“Think about it as the toolset to jumpstart their data cloud operations,” he told Fortune.
“Together, Salesforce and Informatica will create the most complete, agent-ready data platform in the industry,” Benioff said in the press release.
“This acquisition is highly complementary in terms of having a data provider and then having more the company that manages this data,” he said.
Buying Informatica, Zino said, can also help Salesforce scale its AI offerings without a host of outside partnerships with other tech companies.
“You’ve got essentially the total solution there in your hand,” he said.
Ives, meanwhile, cited the benefits of Informatica’s strong customer base, which includes over 80% of the Fortune 100. Salesforce will now have an opportunity, he said, to sell “Agentforce” to these clients.

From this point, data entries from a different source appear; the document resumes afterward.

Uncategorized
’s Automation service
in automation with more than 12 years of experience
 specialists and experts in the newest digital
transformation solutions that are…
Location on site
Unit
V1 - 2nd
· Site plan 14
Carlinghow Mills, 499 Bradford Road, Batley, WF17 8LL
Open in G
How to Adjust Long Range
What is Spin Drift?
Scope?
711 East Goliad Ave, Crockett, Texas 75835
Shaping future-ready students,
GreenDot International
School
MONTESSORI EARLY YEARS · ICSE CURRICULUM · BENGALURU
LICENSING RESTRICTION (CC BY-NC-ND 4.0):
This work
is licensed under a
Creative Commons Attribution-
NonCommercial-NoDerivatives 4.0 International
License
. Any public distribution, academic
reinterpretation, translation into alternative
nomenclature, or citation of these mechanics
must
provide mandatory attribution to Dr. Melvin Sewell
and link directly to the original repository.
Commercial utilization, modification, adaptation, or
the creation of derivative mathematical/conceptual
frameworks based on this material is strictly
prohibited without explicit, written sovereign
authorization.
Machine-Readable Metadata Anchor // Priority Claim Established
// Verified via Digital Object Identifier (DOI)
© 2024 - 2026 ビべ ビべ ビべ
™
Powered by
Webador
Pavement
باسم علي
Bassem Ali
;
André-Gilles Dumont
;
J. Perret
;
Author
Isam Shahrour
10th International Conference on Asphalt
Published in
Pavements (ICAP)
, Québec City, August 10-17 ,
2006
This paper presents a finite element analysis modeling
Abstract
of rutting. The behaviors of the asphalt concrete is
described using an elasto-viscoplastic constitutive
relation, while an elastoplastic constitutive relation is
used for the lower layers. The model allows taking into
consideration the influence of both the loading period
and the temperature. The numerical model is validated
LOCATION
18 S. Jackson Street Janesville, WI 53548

Not everyone on Wall Street is sold, however. Mortonson questioned why Benioff is spending billions on a company that has missed badly on earnings expectations over its last two quarters.
“They have not delivered as a standalone company,” he said of Informatica.
“Then, the activists got their hide out of [Salesforce], and they left,” Mortonson said. “Now, Benioff’s doing the exact same thing he did before the activists.”
Salesforce’s leader will have the opportunity to convince investors otherwise on the company’s earnings call after the bell Wednesday.